Tuesday, January 22, 2013


Dick Ervin (left) skiing in Sun Valley, Idaho 1947.
Last year in October, my father died.  My favorite photo of him is above, as a young man, skiing in Sun Valley, Idaho with friends.  He was an excellent slalom skier and qualified as an alternate in the Olympics during the late 1940s.  He was also a salesman for materials handling equipment and a business owner in the same industry until he retired.  During World War II he was a B-17 pilot in the European Theatre.  His last year of service was spent flying 'high pointers' to Morocco for the final leg of their journey to the U.S.

After the war my father married my mother, Genevieve.  The photo below is my mother on Mount Hood in Oregon where she met my father while skiing.

Genevieve Ervin skiing on Mount Hood.
My mother and father celebrated 34 years of marriage and raised three children, my brother, me and my sister.  They had tremendous affection for each other and managed to build a strong family even though they were not near parents or extended family.  In June of 1987, my mother died.  For a long time, the loss of my mother was the most important event in my life.  She did not live to see me engaged, married or have children.  Yet her love of life and stamina to meet challenges gave me the endurance to weather stress and laugh a little along the way.  Her response to the internist when she entered the hospital the last time is a good example of her wry humor.

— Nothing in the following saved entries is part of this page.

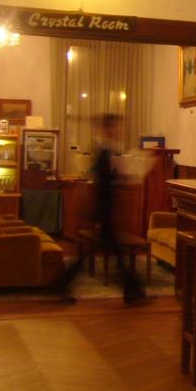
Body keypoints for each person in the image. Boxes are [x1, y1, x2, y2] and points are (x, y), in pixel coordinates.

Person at [60, 113, 145, 303]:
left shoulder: (106, 150)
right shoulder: (104, 151)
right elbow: (103, 183)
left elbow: (105, 180)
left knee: (105, 255)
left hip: (103, 211)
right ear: (107, 129)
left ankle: (132, 291)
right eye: (115, 127)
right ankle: (133, 292)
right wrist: (123, 177)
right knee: (113, 256)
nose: (118, 131)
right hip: (103, 211)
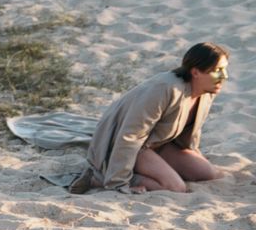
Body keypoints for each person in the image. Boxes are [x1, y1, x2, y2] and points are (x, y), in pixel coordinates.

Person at [70, 42, 228, 194]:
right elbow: (130, 135)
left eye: (225, 69)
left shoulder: (206, 91)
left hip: (159, 144)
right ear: (195, 72)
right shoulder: (165, 89)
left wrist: (193, 155)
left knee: (207, 173)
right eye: (218, 70)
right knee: (175, 187)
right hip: (130, 146)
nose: (224, 76)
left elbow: (189, 133)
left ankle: (157, 167)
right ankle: (97, 179)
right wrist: (118, 181)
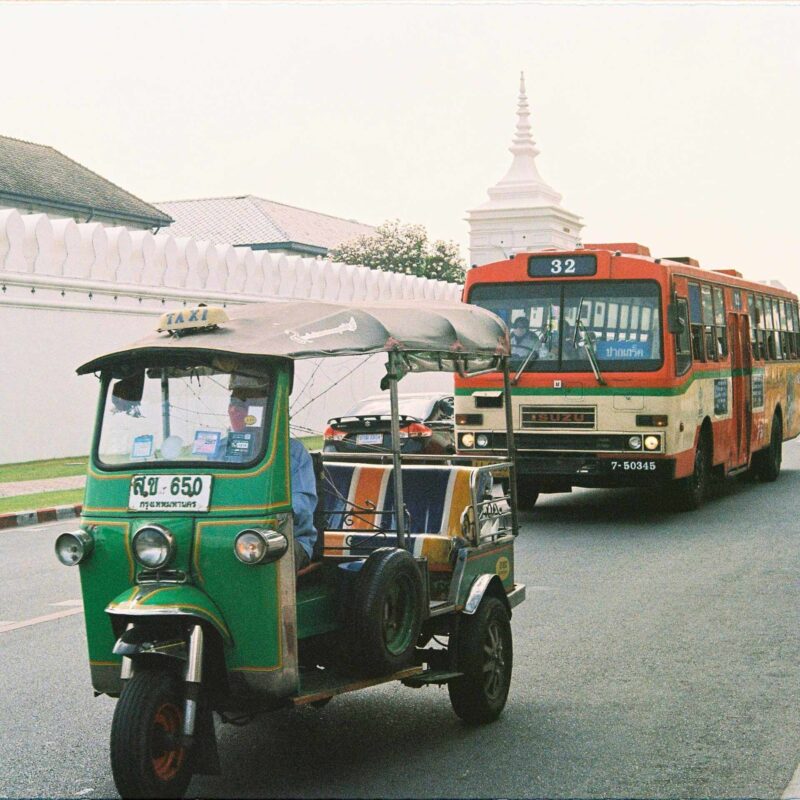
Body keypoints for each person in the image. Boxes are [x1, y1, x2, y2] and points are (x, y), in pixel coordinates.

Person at [290, 438, 318, 571]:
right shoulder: (219, 449)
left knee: (275, 550)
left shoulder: (291, 450)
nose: (239, 415)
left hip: (290, 536)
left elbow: (301, 504)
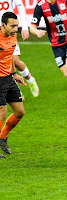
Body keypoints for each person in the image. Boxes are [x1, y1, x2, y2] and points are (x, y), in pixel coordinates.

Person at [0, 0, 39, 98]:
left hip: (9, 32)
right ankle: (14, 90)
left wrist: (24, 27)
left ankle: (30, 79)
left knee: (15, 62)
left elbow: (21, 7)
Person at [0, 12, 27, 157]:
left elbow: (9, 56)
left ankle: (2, 137)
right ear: (3, 25)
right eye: (12, 26)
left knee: (19, 112)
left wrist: (14, 74)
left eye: (17, 25)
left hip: (8, 78)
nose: (15, 29)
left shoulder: (12, 36)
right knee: (2, 111)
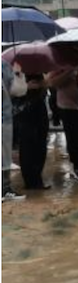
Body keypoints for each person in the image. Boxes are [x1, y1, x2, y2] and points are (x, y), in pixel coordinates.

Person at [48, 64, 78, 180]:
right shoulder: (61, 62)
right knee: (74, 139)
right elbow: (51, 82)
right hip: (67, 106)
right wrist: (69, 71)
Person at [3, 59, 26, 201]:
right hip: (3, 118)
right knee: (4, 156)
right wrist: (18, 73)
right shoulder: (3, 65)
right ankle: (4, 190)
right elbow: (19, 90)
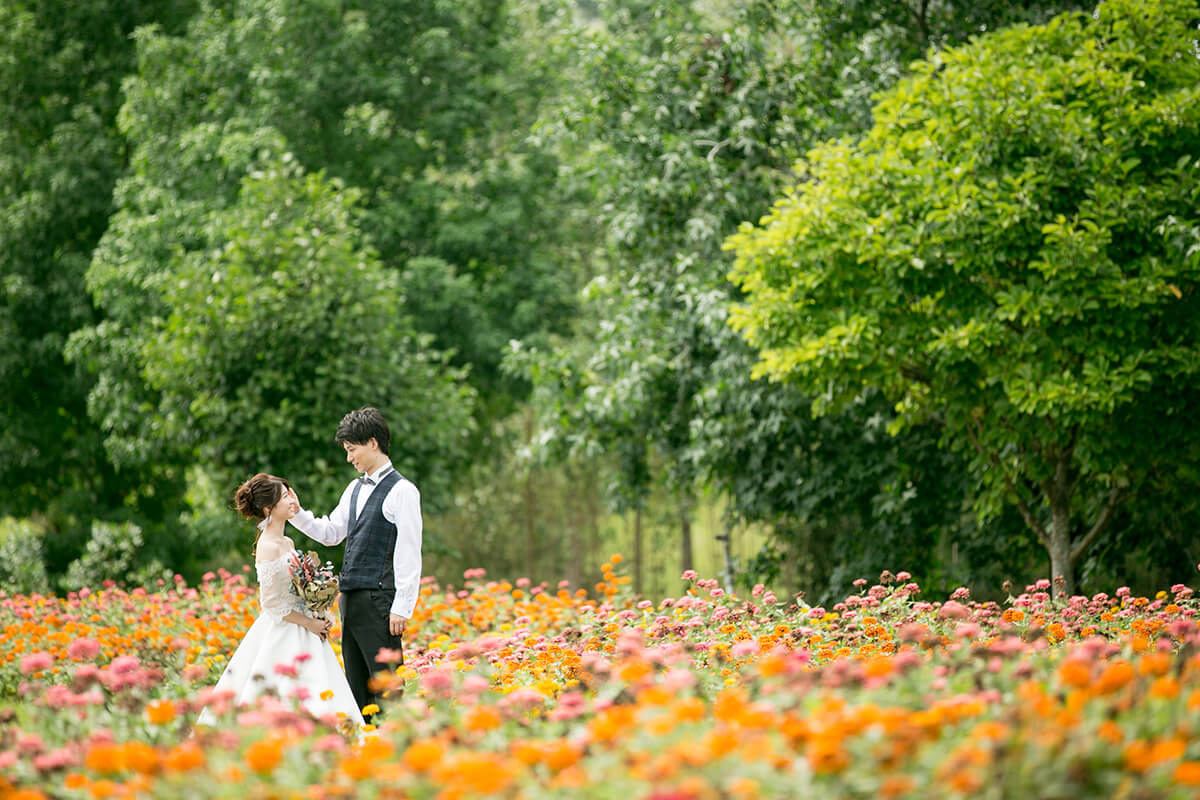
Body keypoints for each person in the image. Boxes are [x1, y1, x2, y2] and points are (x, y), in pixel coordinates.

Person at [196, 473, 364, 729]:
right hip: (286, 629)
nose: (291, 500)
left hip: (306, 626)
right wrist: (308, 623)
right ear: (268, 508)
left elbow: (295, 590)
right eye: (285, 497)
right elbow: (271, 604)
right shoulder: (268, 546)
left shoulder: (287, 542)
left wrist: (317, 606)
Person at [288, 407, 422, 722]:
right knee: (356, 688)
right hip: (350, 600)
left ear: (372, 443)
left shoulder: (403, 491)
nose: (349, 458)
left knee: (387, 686)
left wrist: (402, 606)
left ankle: (393, 751)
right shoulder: (354, 488)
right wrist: (296, 513)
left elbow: (409, 552)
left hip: (379, 602)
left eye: (352, 450)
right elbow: (331, 533)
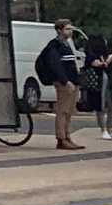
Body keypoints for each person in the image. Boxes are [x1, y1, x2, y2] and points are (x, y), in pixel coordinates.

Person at [36, 18, 84, 150]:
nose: (70, 31)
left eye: (71, 29)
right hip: (64, 83)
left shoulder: (67, 45)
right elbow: (55, 65)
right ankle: (61, 138)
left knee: (69, 111)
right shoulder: (54, 45)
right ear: (59, 30)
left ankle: (68, 136)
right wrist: (65, 81)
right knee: (62, 111)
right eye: (67, 29)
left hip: (73, 81)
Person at [87, 35, 112, 140]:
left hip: (110, 78)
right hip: (99, 79)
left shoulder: (107, 51)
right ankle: (103, 130)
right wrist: (107, 61)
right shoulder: (92, 53)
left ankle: (110, 129)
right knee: (101, 105)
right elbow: (95, 63)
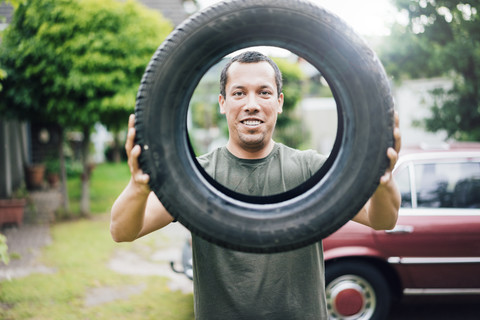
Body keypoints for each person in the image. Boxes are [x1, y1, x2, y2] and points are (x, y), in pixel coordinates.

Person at [110, 51, 401, 319]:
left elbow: (382, 219)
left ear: (279, 102)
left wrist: (382, 179)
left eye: (264, 93)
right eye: (239, 93)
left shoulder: (311, 169)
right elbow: (122, 231)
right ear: (223, 103)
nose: (251, 105)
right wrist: (138, 186)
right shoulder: (195, 175)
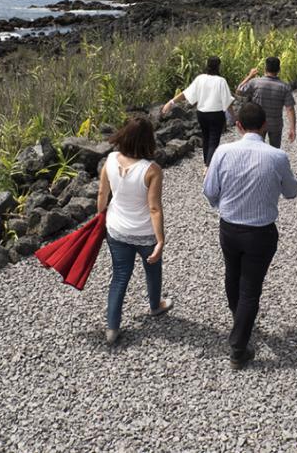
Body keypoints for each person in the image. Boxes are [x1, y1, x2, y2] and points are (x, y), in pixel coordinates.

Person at [202, 102, 297, 369]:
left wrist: (224, 205)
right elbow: (291, 192)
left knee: (232, 275)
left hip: (229, 228)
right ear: (265, 125)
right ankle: (238, 348)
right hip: (261, 233)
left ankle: (239, 319)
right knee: (251, 288)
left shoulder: (223, 152)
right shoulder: (277, 157)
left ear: (239, 126)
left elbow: (209, 190)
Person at [97, 117, 173, 344]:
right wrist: (160, 240)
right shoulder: (152, 170)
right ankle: (155, 306)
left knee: (120, 276)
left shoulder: (110, 160)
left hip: (117, 230)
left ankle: (112, 328)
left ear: (124, 135)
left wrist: (99, 220)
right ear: (149, 141)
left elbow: (102, 195)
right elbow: (154, 208)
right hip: (144, 233)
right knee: (153, 269)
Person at [162, 56, 236, 170]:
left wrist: (171, 102)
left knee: (206, 138)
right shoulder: (221, 81)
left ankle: (206, 162)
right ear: (218, 66)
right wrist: (233, 116)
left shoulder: (200, 78)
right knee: (213, 140)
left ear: (207, 65)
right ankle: (208, 166)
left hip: (202, 114)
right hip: (216, 114)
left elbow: (186, 93)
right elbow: (227, 101)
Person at [236, 56, 296, 148]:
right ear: (279, 69)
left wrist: (250, 75)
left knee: (258, 148)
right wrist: (292, 128)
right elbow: (290, 109)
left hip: (258, 123)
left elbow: (239, 90)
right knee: (275, 149)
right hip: (276, 123)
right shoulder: (284, 87)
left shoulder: (255, 82)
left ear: (265, 68)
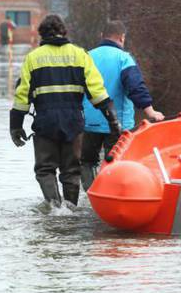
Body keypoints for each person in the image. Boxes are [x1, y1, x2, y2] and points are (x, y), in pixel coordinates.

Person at [9, 14, 121, 207]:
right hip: (73, 121)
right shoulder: (80, 55)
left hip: (45, 122)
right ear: (64, 32)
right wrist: (113, 121)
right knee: (71, 170)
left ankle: (54, 209)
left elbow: (22, 96)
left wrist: (16, 127)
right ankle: (70, 210)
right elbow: (98, 92)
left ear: (41, 35)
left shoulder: (32, 58)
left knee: (45, 169)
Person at [80, 20, 164, 191]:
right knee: (115, 164)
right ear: (122, 37)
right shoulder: (124, 58)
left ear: (101, 36)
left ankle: (91, 195)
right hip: (117, 125)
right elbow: (135, 87)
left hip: (89, 122)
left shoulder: (86, 57)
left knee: (87, 163)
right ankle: (109, 194)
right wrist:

While going through the standard list of admitting questions, the doctor asked do you have your appendix, your tonsils, and so on.  My mother replied, "I have everything except my virginity."  Everyone in the room was laughing out loud!

A couple years after my mother died, my father married Geneva and moved back to the Northwest.  My step-mother, Geneva, is a lovely woman who was married to my father for almost 20 years.  I remain close to my step-mother and her family who all cared deeply for my father.

The pain of losing my father has been unparalleled in my life.  When my mother died, I was blindsided.  But my father was there with an emotional safety net.  Now, I'm living without a net.  Until shortly before he died, I spoke to my father nearly every other day.  We talked about everything, my work, his grandchildren, politics and the weather.  We disagreed on many, many things, but my father encouraged different points of view and we both loved our colorful discussions. 

For me and my family, the most tangible gift from my father is the financial support he gave us over the last four years during the economic recession.  He paid our mortgage for several months and co-signed a loan so my oldest son could finish college.  I thanked my father for his generosity many times, but I would also like you all to know that my father saved this family.

I have been blessed with many things, but perhaps the greatest of these is the love and generosity of my father.